Imagine a survey of men where they asked to take a picture of you penis, and put the results in a newspaper. Which men would agree to it? Should this result of penis sizes/images/shapes/colour then be applied to the whole population of men in NZ.
25% of fuck all, is not 25% of 4 million (not that 4 million were asked).
I would personally like to know how many people out there turn a blind eye to rape? As i wouldn't. Nor would any of my friends. If i raped someone, and even one of my closest friends knew, not only would i expect them to dob me in, i'd expect them to beat the shit out of me as well.
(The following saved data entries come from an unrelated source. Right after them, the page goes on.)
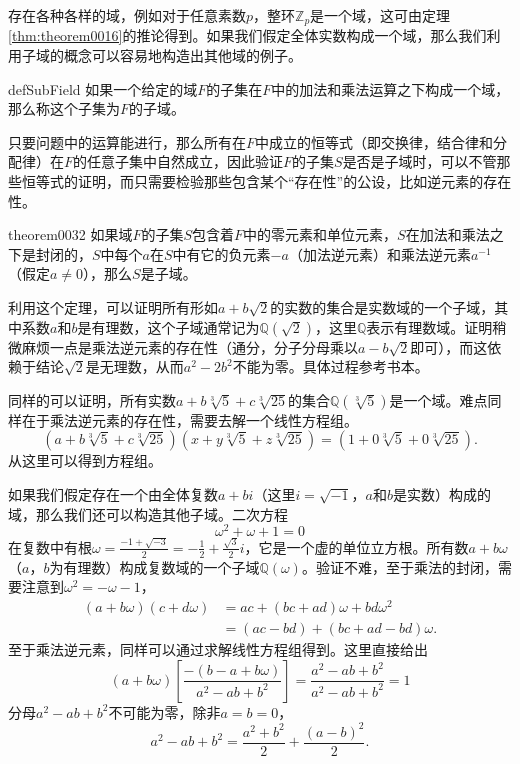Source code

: 存在各种各样的域，例如对于任意素数$p$，整环$\mathbb{Z}_p$是一个域，这可由定理\ref{thm:theorem0016}的推论得到。如果我们假定全体实数构成一个域，那么我们利用子域的概念可以容易地构造出其他域的例子。
\begin{definition}{}{defSubField}
如果一个给定的域$F$的子集在$F$中的加法和乘法运算之下构成一个域，那么称这个子集为$F$的子域。
\end{definition}

只要问题中的运算能进行，那么所有在$F$中成立的恒等式（即交换律，结合律和分配律）在$F$的任意子集中自然成立，因此验证$F$的子集$S$是否是子域时，可以不管那些恒等式的证明，而只需要检验那些包含某个“存在性”的公设，比如逆元素的存在性。
\begin{theorem}{}{theorem0032}
如果域$F$的子集$S$包含着$F$中的零元素和单位元素，$S$在加法和乘法之下是封闭的，$S$中每个$a$在$S$中有它的负元素$-a$（加法逆元素）和乘法逆元素$a^{-1}$（假定$a \neq 0$），那么$S$是子域。
\end{theorem}

利用这个定理，可以证明所有形如$a+b\sqrt{2}$的实数的集合是实数域的一个子域，其中系数$a$和$b$是有理数，这个子域通常记为$\mathbb{Q}(\sqrt{2})$，这里$\mathbb{Q}$表示有理数域。证明稍微麻烦一点是乘法逆元素的存在性（通分，分子分母乘以$a-b\sqrt{2}$即可），而这依赖于结论$\sqrt{2}$是无理数，从而$a^2-2b^2$不能为零。具体过程参考书本。

同样的可以证明，所有实数$a + b\sqrt[3]{5} + c\sqrt[3]{25}$的集合$\mathbb{Q}(\sqrt[3]{5})$是一个域。难点同样在于乘法逆元素的存在性，需要去解一个线性方程组。
\[
(a + b\sqrt[3]{5} + c\sqrt[3]{25})(x + y\sqrt[3]{5} + z\sqrt[3]{25}) = (1 + 0\sqrt[3]{5} + 0\sqrt[3]{25}).
\]
从这里可以得到方程组。

如果我们假定存在一个由全体复数$a+bi$（这里$i=\sqrt{-1}$，$a$和$b$是实数）构成的域，那么我们还可以构造其他子域。二次方程
\[
\omega^2 + \omega + 1 = 0
\]
在复数中有根$\omega = \frac{-1 + \sqrt{-3}}{2}=-\frac{1}{2}+\frac{\sqrt{3}}{2}i$，它是一个虚的单位立方根。所有数$a+b\omega$（$a$，$b$为有理数）构成复数域的一个子域$\mathbb{Q}(\omega)$。验证不难，至于乘法的封闭，需要注意到$\omega^2 = -\omega-1$，
\[
\begin{aligned}
(a+b\omega)(c+d\omega) &= ac + (bc+ad)\omega + bd\omega^2\\
&=(ac-bd) + (bc+ad-bd)\omega.
\end{aligned}
\]
至于乘法逆元素，同样可以通过求解线性方程组得到。这里直接给出
\[
(a+b\omega)[\frac{-(b-a+b\omega)}{a^2-ab+b^2}]=\frac{a^2-ab+b^2}{a^2-ab+b^2}=1
\]
分母$a^2-ab+b^2$不可能为零，除非$a=b=0$，
\[
a^2-ab+b^2 = \frac{a^2+b^2}{2} + \frac{(a-b)^2}{2}.
\]



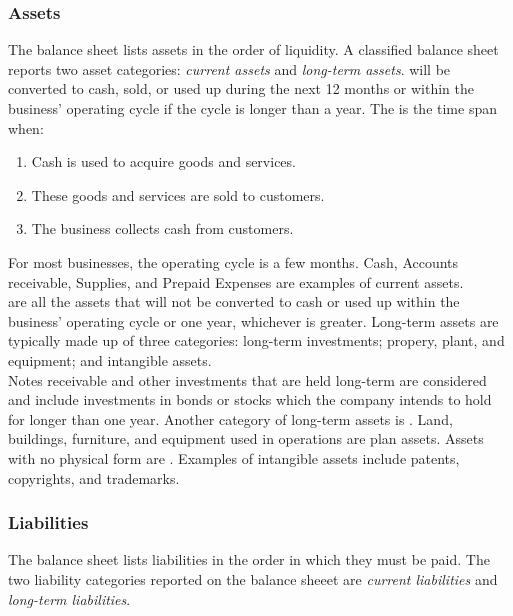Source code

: \documentclass{article}
\begin{document}
\subsubsection{Assets}

The balance sheet lists assets in the order of liquidity. A classified balance sheet reports two asset categories: \emph{current assets} and \emph{long-term assets}.  will be converted to cash, sold, or used up during the next 12 months or within the business' operating cycle if the cycle is longer than a year. The  is the time span when: 
\begin{enumerate}
  \item Cash is used to acquire goods and services.
  \item These goods and services are sold to customers. 
  \item The business collects cash from customers. 
\end{enumerate}

For most businesses, the operating cycle is a few months. Cash, Accounts receivable, Supplies, and Prepaid Expenses are examples of current assets. \\ 

 are all the assets that will not be converted to cash or used up within the business' operating cycle or one year, whichever is greater. Long-term assets are typically made up of three categories: long-term investments; propery, plant, and equipment; and intangible assets. \\ 

Notes receivable and other investments that are held long-term are considered  and include investments in bonds or stocks which the company intends to hold for longer than one year. Another category of long-term assets is . Land, buildings, furniture, and equipment used in operations are plan assets. Assets with no physical form are . Examples of intangible assets include patents, copyrights, and trademarks. 

\subsubsection{Liabilities}

The balance sheet lists liabilities in the order in which they must be paid. The two liability categories reported on the balance sheeet are \emph{current liabilities} and \emph{long-term liabilities}. \\ 
\end{document}
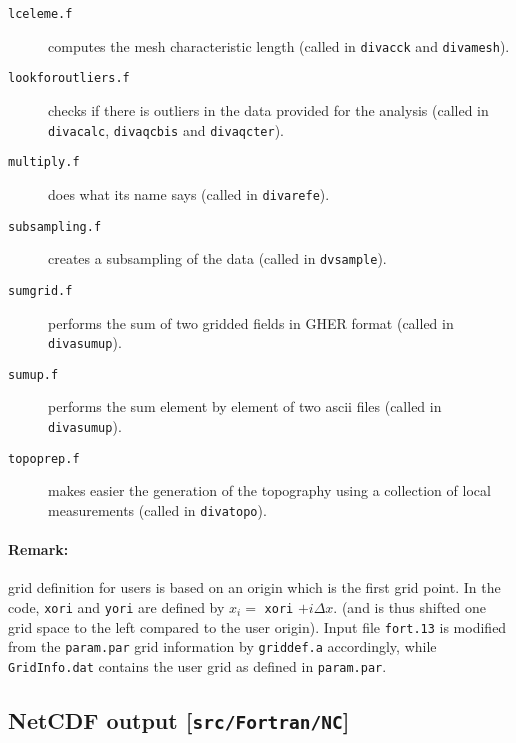 \begin{description}

\item[\texttt{lceleme.f}] computes the mesh characteristic length (called in \texttt{divacck} and \texttt{divamesh}).

\item[\texttt{lookforoutliers.f}] checks if there is outliers in the data provided for the analysis (called in \texttt{divacalc}, \texttt{divaqcbis} and \texttt{divaqcter}).

\item[\texttt{multiply.f}] does what its name says (called in \texttt{divarefe}).

\item[\texttt{subsampling.f}] creates a subsampling of the data (called in \texttt{dvsample}).

\item[\texttt{sumgrid.f}] performs the sum of two gridded fields in GHER format (called in \texttt{divasumup}).

\item[\texttt{sumup.f}] performs the sum element by element of two ascii files (called in \texttt{divasumup}).

\item[\texttt{topoprep.f}] makes easier the generation of the topography using a collection of local measurements (called in \texttt{divatopo}).

\end{description}

\paragraph{Remark:} grid definition for users is based on an origin which is the first grid point. 
In the code, \texttt{xori} and \texttt{yori} are defined by $x_i=$ \texttt{xori} $+i \Delta x$.
(and is thus shifted one grid space to the left compared to the user origin). Input file \texttt{fort.13} is modified from the \texttt{param.par} grid information by \texttt{griddef.a} accordingly, while \texttt{GridInfo.dat} contains the user grid as defined in \texttt{param.par}.


\subsection[NetCDF output]{NetCDF output [\texttt{src/Fortran/NC}]}

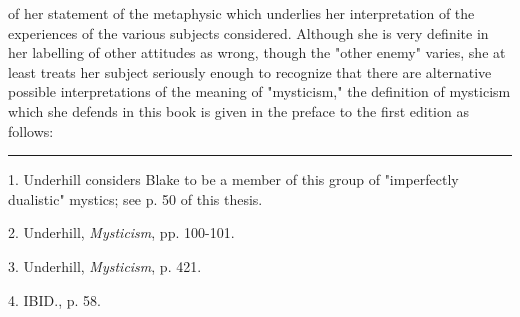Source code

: of her statement of the metaphysic which underlies her interpretation
of the experiences of the various subjects considered.
Although she is very definite in her labelling
of other attitudes as wrong, though the "other enemy" varies,
she at least treats her subject seriously enough to recognize
that there are alternative possible interpretations of the
meaning of "mysticism," the definition of mysticism which
she defends in this book is given in the preface to the
first edition as follows:\par
\vspace*{\fill}
\noindent\rule{0.25\textwidth}{0.4pt}\par
1. Underhill considers Blake to be a member of this group
of "imperfectly dualistic" mystics; see p. 50 of this thesis.\par
2. Underhill, \textit{Mysticism}, pp. 100-101.\par
3. Underhill, \textit{Mysticism}, p. 421.\par
4. IBID., p. 58.\par

\newpage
NZ has changed alot since the bad days of the 80's. Yet apparently we still need to live in a paranoia state.
avgas
26th October 2007, 09:22
well - mebbe narrowly-focused, yes - but there's nothing to stop you starting a pole about male abuse - in fact i'm suprised that no-one has, given the good debate that this one has led to?
Because unlike women, men dont talk about these things.
Men are suppose to have a rough exterior and be bulletproof.
I have seen some men breakdown (not due to rape), and to watch that is the most disheartening thing ever. You don't feel sad for them - you feel that the world has collapsed around them.
Seems now days that if you see a women cry, she is just being emotional.
Its the women that say nothing, and slink into the darkness on their own i am concerned about. No amount of shoving it in their face is going to make them feel any better.